> **Data for this task**:
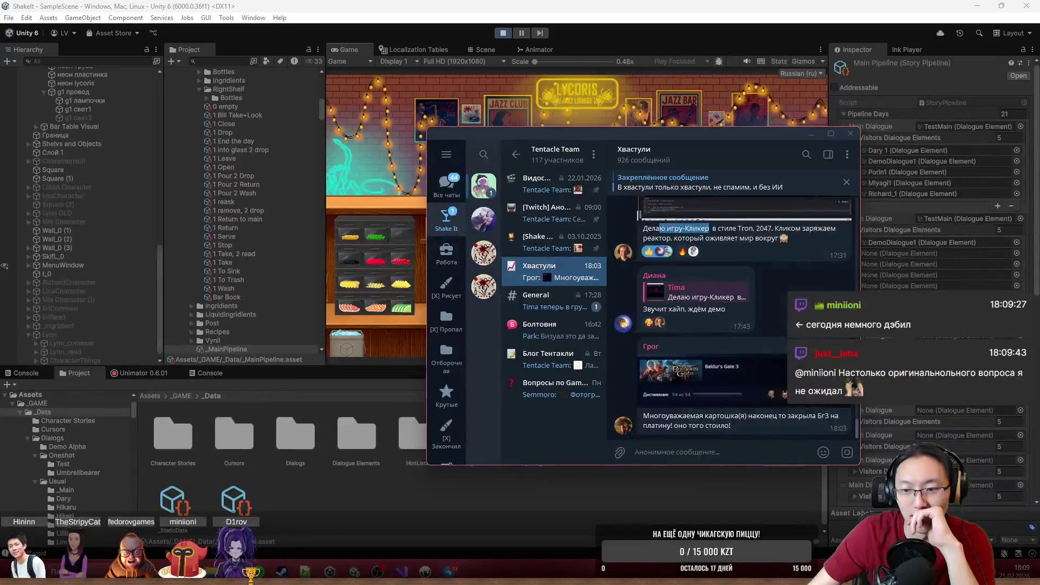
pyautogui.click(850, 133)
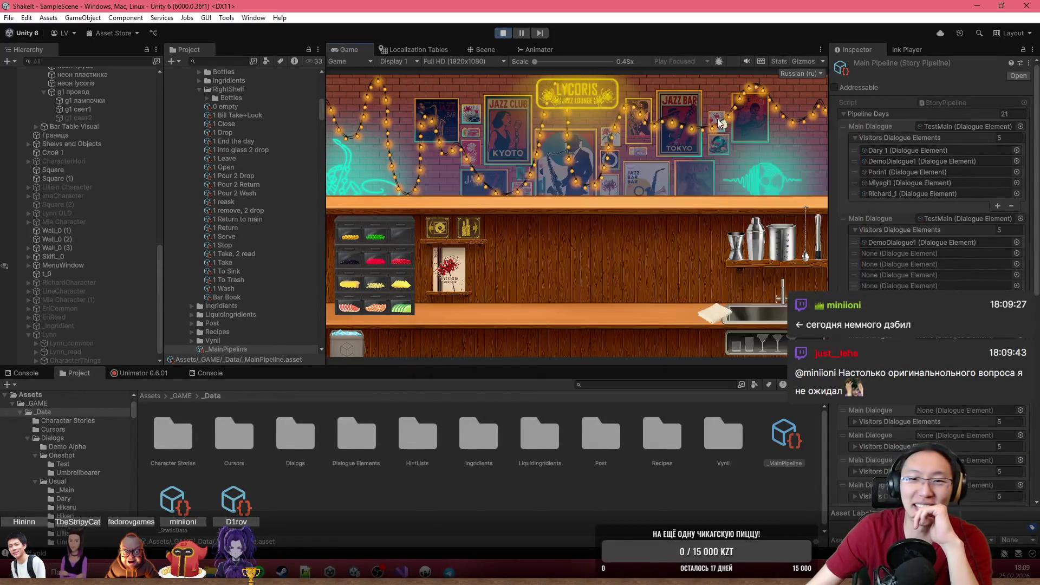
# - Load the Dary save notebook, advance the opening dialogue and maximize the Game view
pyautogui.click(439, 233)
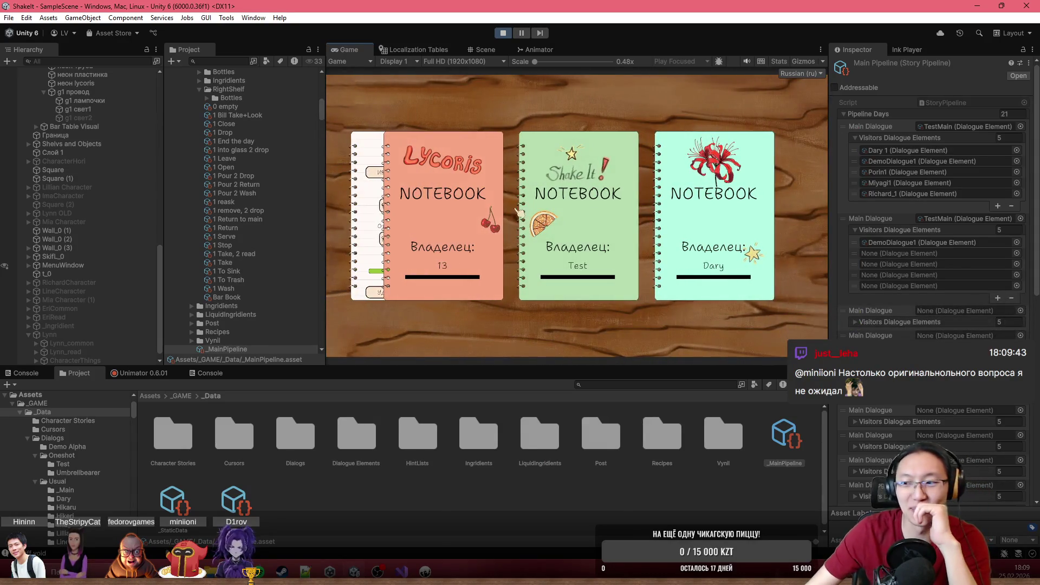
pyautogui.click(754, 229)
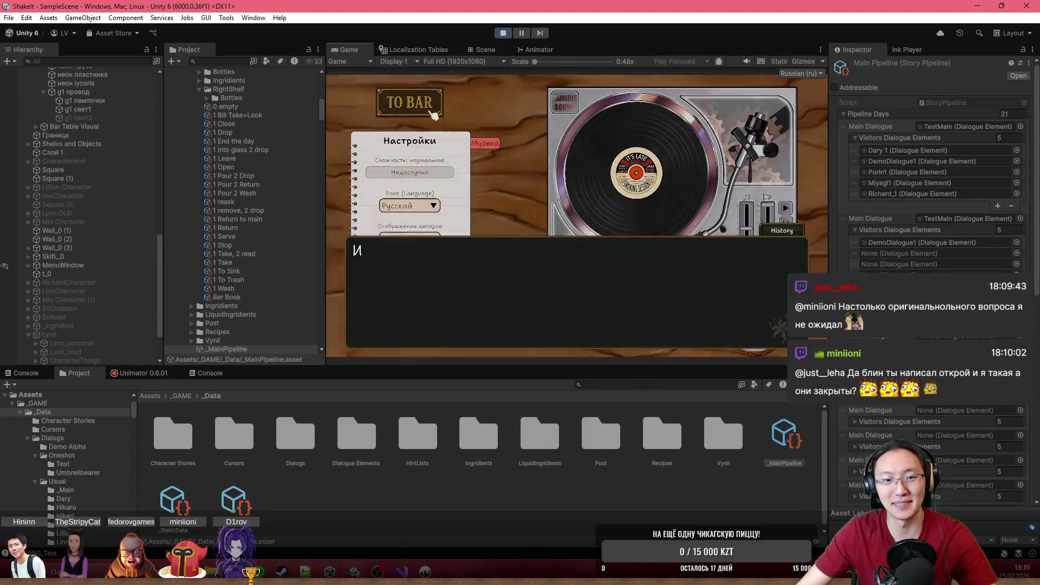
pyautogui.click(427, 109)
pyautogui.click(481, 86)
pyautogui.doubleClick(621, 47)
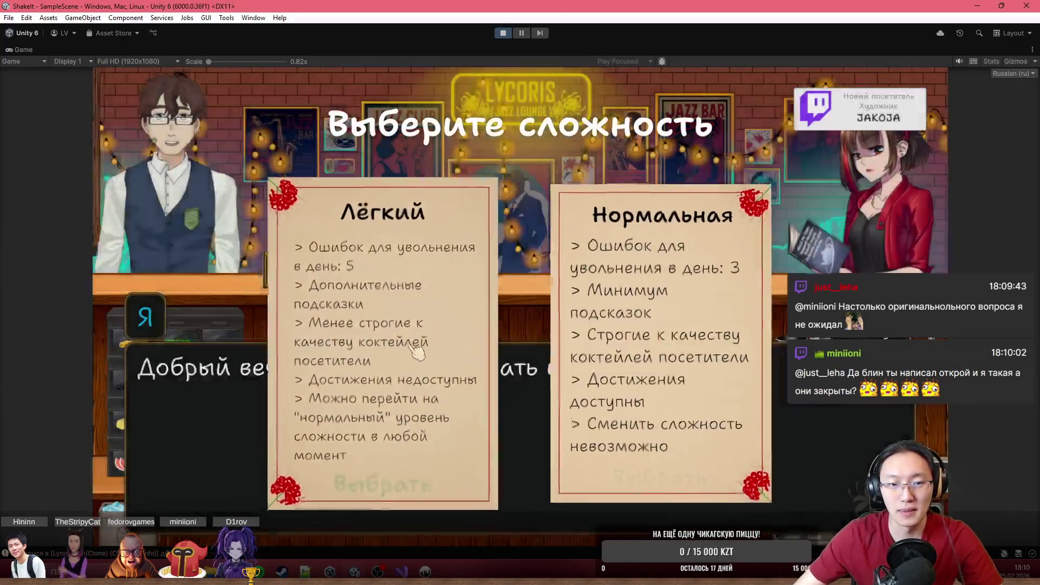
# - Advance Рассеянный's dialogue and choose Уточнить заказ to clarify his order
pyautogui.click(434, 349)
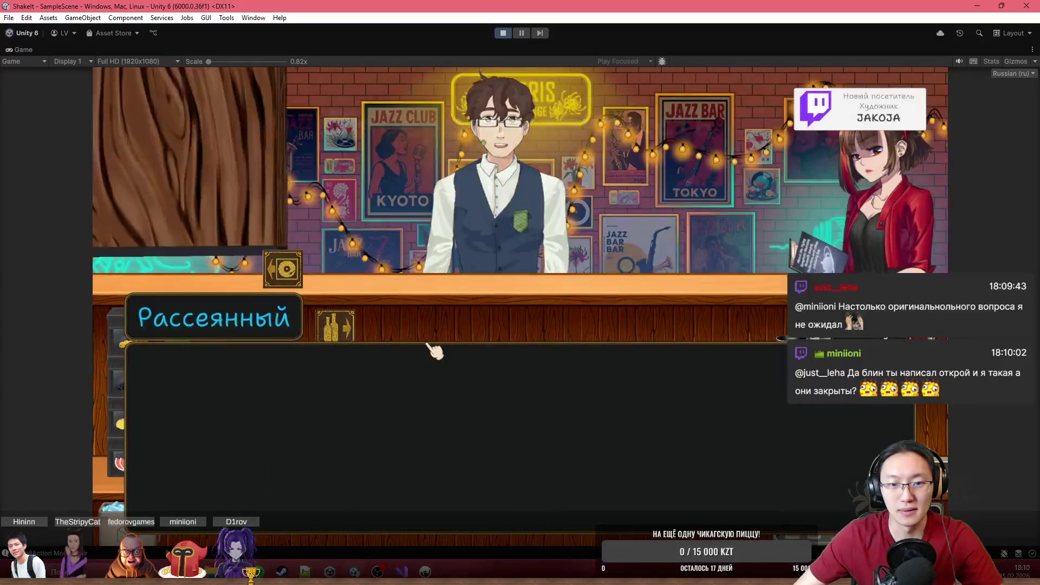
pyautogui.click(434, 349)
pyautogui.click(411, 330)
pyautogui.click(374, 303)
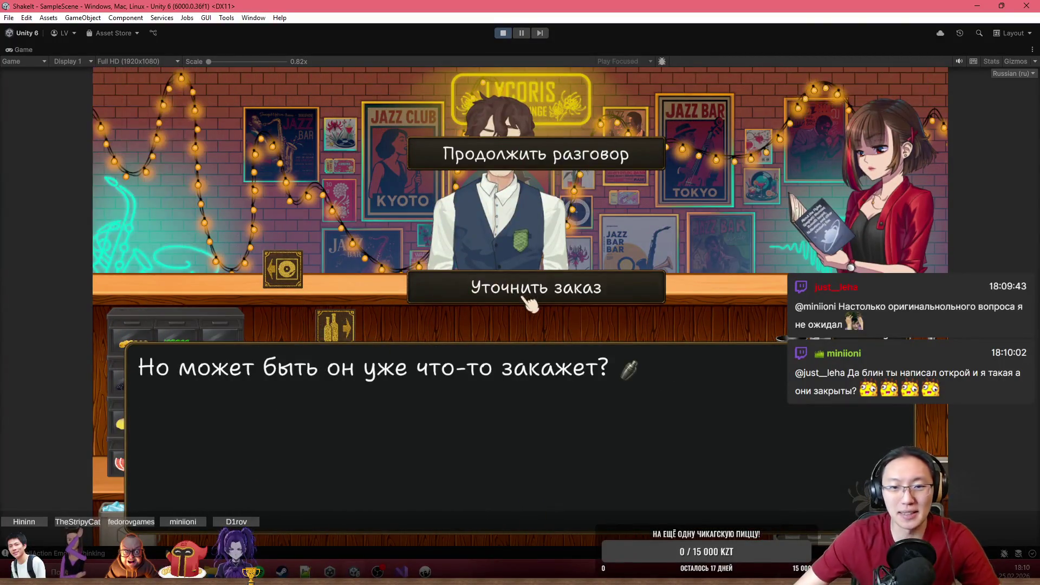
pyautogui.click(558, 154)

---

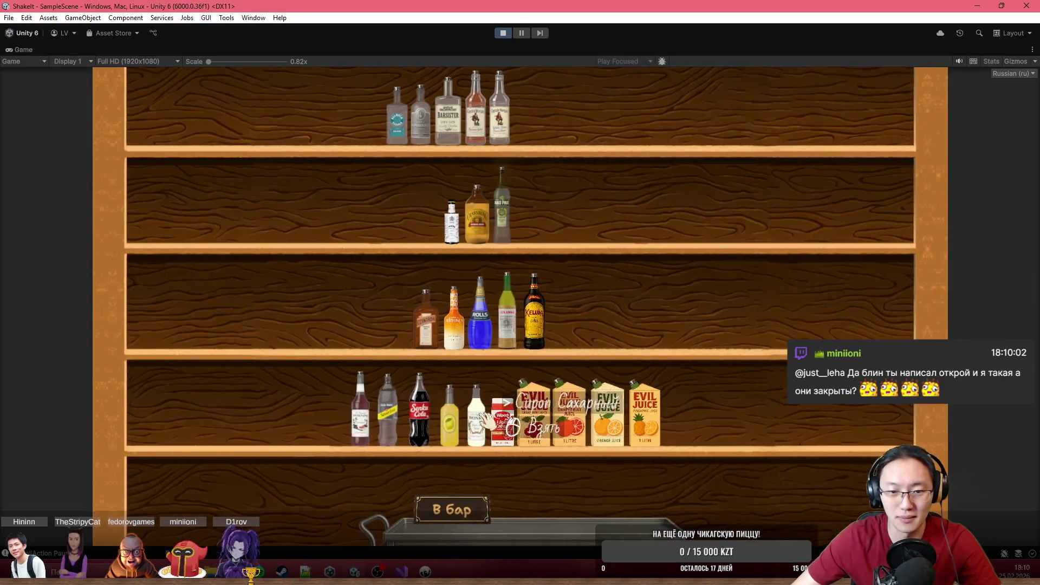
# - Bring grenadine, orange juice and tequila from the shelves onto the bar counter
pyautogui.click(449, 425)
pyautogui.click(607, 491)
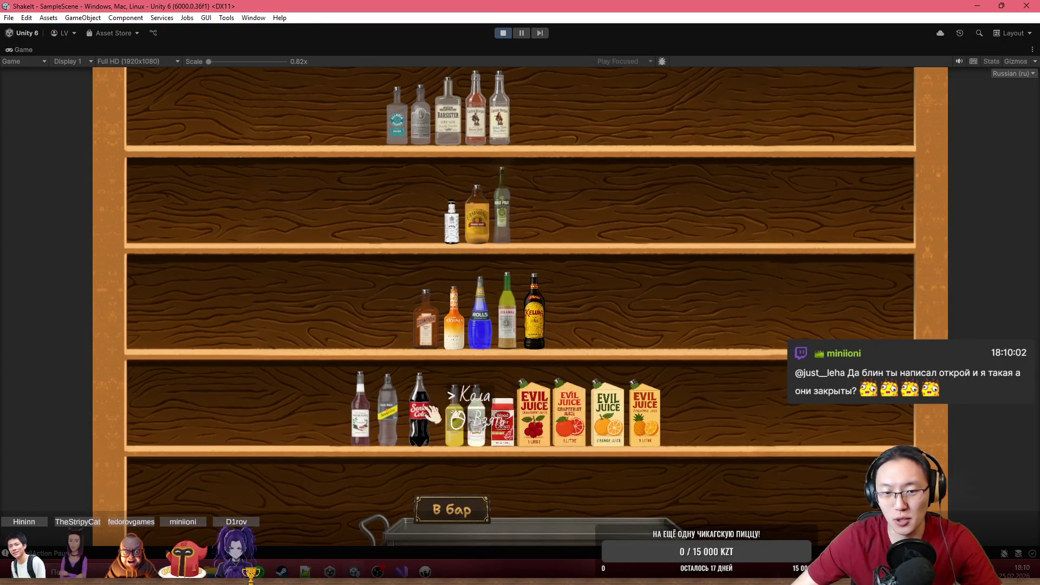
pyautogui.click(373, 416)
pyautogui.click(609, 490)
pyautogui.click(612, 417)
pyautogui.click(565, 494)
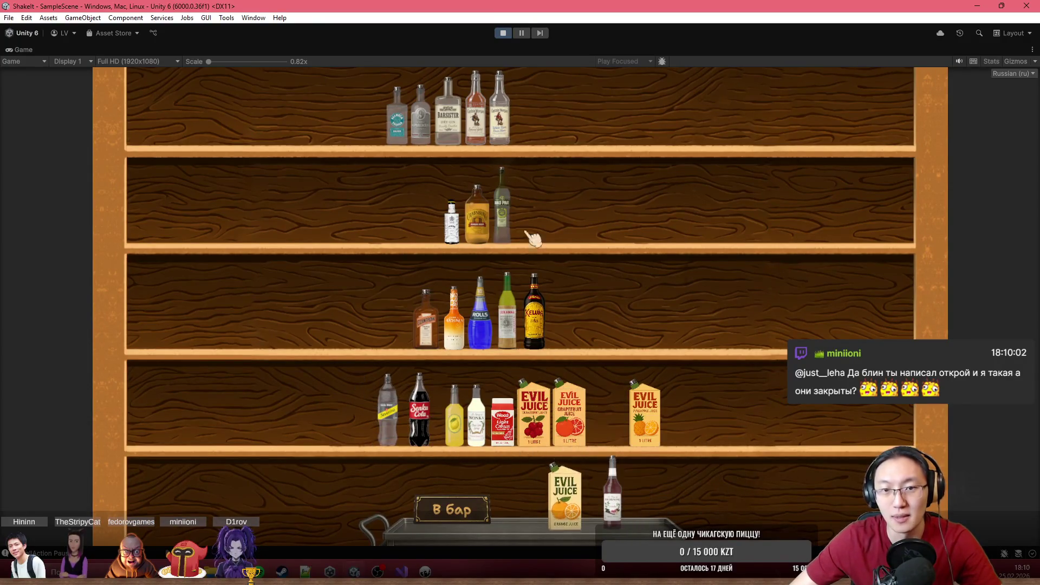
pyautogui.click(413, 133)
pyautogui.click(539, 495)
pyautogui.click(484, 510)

> **What is required**: What should come back is an exact copy of the lines above from the line with "pyautogui.click(850, 133)" to the line with "pyautogui.doubleClick(621, 47)", both included, minus the pictures.

> **Result**:
pyautogui.click(850, 133)
# - Load the Dary save notebook, advance the opening dialogue and maximize the Game view
pyautogui.click(439, 233)
pyautogui.click(754, 229)
pyautogui.click(427, 109)
pyautogui.click(481, 86)
pyautogui.doubleClick(621, 47)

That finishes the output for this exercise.